Install ods package using pip command.

$ pip install ods

And let’s get an access token and set STAROID_ACCESS_TOKEN environment variable.

$ export STAROID_ACCESS_TOKEN="<your access token>"

For alternative ways to configure access token, check staroid-python.

Create Kubernetes cluster

staroid.com -> Products -> Kubernetes (SKE) -> New Kubernetes cluster.

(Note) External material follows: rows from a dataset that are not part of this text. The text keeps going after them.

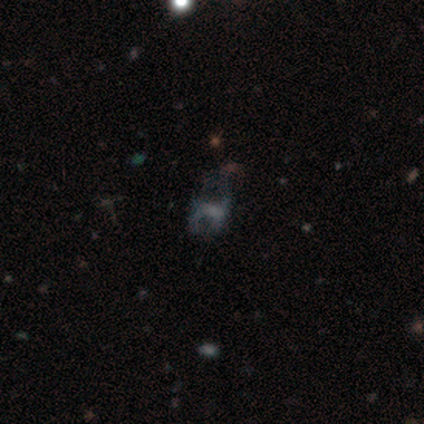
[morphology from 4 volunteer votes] type=featured or disk (75%); edge-on=no (100%); bar=no (67%); spiral arms=no (67%); bulge=large (33%, tied with small and none); merging=major disturbance (67%).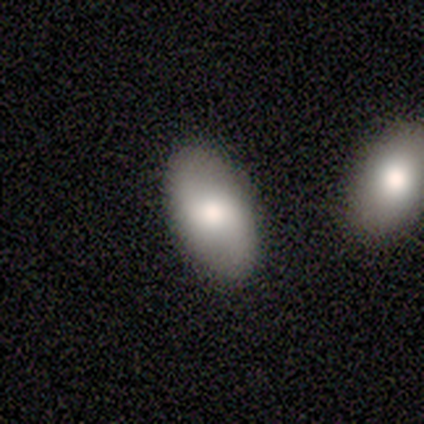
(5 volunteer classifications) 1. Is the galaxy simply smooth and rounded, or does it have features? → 80% smooth, 20% star or artifact, 0% featured or disk.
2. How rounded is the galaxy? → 100% in between, 0% round, 0% cigar-shaped.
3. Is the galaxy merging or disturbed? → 75% none, 25% minor disturbance, 0% major disturbance, 0% merger.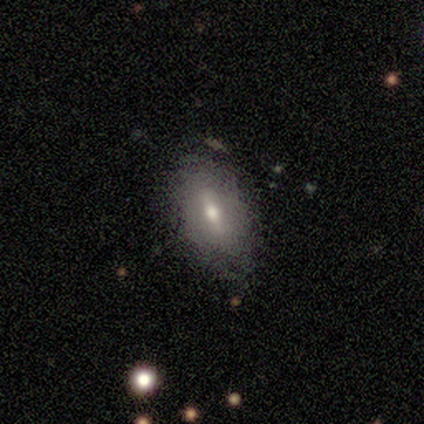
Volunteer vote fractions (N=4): Morphology: type=smooth (50%, tied with featured or disk); roundness=in between (100%); merging=none (75%).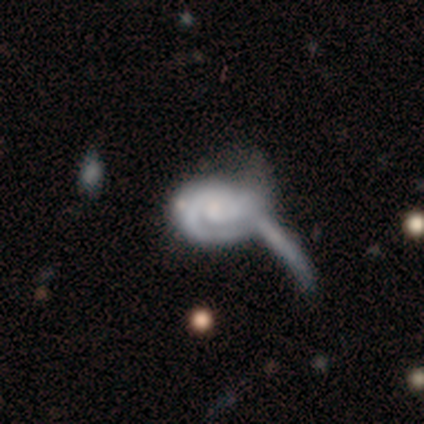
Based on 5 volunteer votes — Smooth or featured?
  - featured or disk: 80% *
  - smooth: 20%
  - star or artifact: 0%
Edge-on disk?
  - no: 75% *
  - yes: 25%
Bar?
  - no: 67% *
  - strong: 33%
  - weak: 0%
Spiral arms?
  - yes: 100% *
  - no: 0%
Spiral winding?
  - tight: 67% *
  - medium: 33%
  - loose: 0%
Spiral arm count?
  - 1: 33% * (tied)
  - 2: 33% * (tied)
  - can't tell: 33% * (tied)
  - 3: 0%
  - 4: 0%
  - more than 4: 0%
Bulge size?
  - none: 67% *
  - small: 33%
  - dominant: 0%
  - large: 0%
  - moderate: 0%
Merging?
  - merger: 40% *
  - none: 20%
  - minor disturbance: 20%
  - major disturbance: 20%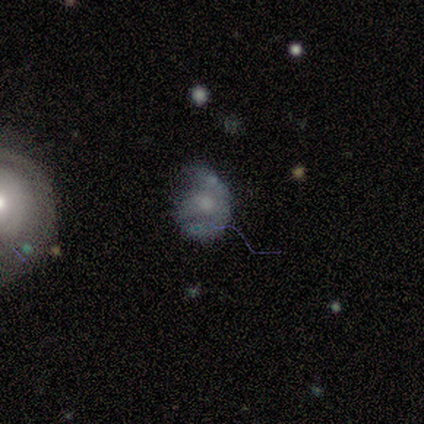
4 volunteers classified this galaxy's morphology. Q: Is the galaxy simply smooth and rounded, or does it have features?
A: smooth — 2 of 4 (50%, tied with featured or disk).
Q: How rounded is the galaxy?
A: round — 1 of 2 (50%, tied with in between).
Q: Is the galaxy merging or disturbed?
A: major disturbance — 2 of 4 (50%).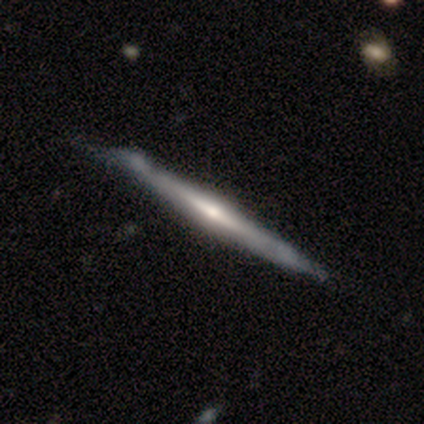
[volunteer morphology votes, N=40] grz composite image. It shows a featured or disk galaxy (90%) viewed edge-on (94%) with a rounded central bulge (74%). Merging: minor disturbance (35%).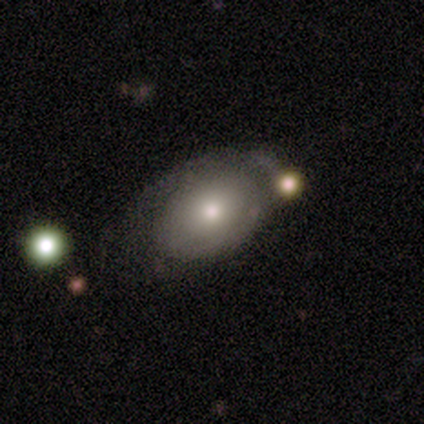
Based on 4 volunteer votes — A smooth galaxy with no disk features (50%, tied with featured or disk) that is in between round and cigar-shaped (100%). Merging: merger (50%).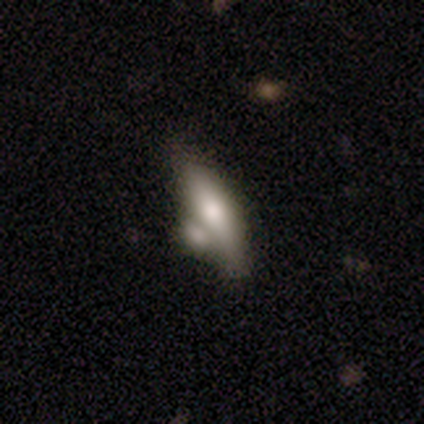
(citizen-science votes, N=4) Q: Smooth or featured?
A: featured or disk (75%); runner-up: smooth (25%)
Q: Edge-on disk?
A: yes (100%)
Q: Edge-on bulge?
A: rounded (100%)
Q: Merging?
A: merger (75%); runner-up: none (25%)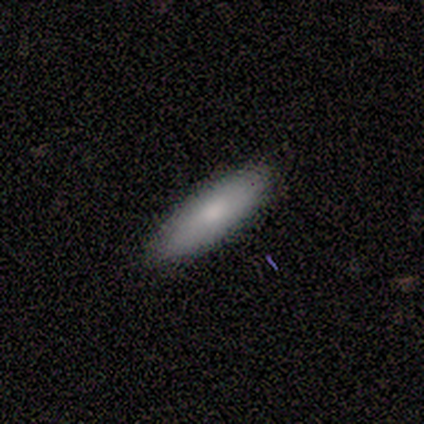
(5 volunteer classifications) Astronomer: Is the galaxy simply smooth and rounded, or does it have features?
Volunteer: smooth — 100%.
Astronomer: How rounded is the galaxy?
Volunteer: in between — 80%.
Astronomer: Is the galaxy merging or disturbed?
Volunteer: none — 100%.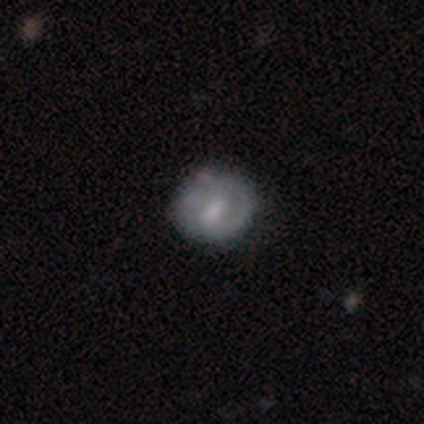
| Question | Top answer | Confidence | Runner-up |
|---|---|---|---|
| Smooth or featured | smooth | 60% | featured or disk (20%) |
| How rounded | round | 100% | — |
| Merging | none | 100% | — |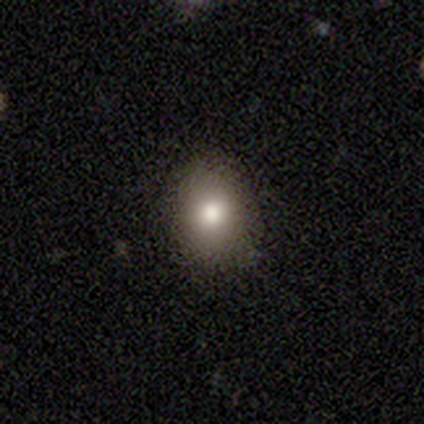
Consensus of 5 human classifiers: Q: Smooth or featured?
A: smooth (100%)
Q: How rounded?
A: in between (60%); runner-up: round (40%)
Q: Merging?
A: none (100%)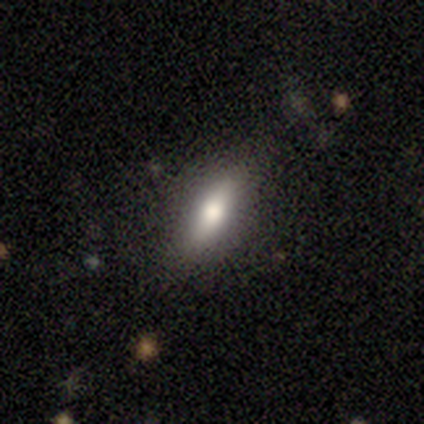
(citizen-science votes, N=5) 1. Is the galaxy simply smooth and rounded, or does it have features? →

https://user-images.githubusercontent.com/1540981/87723637-ede8ac00-c76e-11ea-98d3-b6f8d972453d.png

And configure kubernetes cluster name after import python library.

import ods
# 'ske' is the name of kubernetes cluster created from staroid.com.
# Alternatively, you can set the 'STAROID_SKE' environment variable.
ods.init(ske="data-team1")

Create PySpark session

Spark-serverless enables you to create an interactive PySpark sessions with executors running on the cloud remotely.

import ods
# 'ske' is the name of kubernetes cluster created from staroid.com.
# Alternatively, you can set the 'STAROID_SKE' environment variable.
ods.init(ske="data-team1")

# get saprk session with 3 initial worker nodes, delta lake enabled
spark = ods.spark("my-cluster", worker_num=3, delta=True).session()

# Do your work with Spark session
df = spark.read.load(...)

Now you can use Spark session with 3 remotely running executors.

Note

There’s no application packaging and submit step required. Everything runs interactively.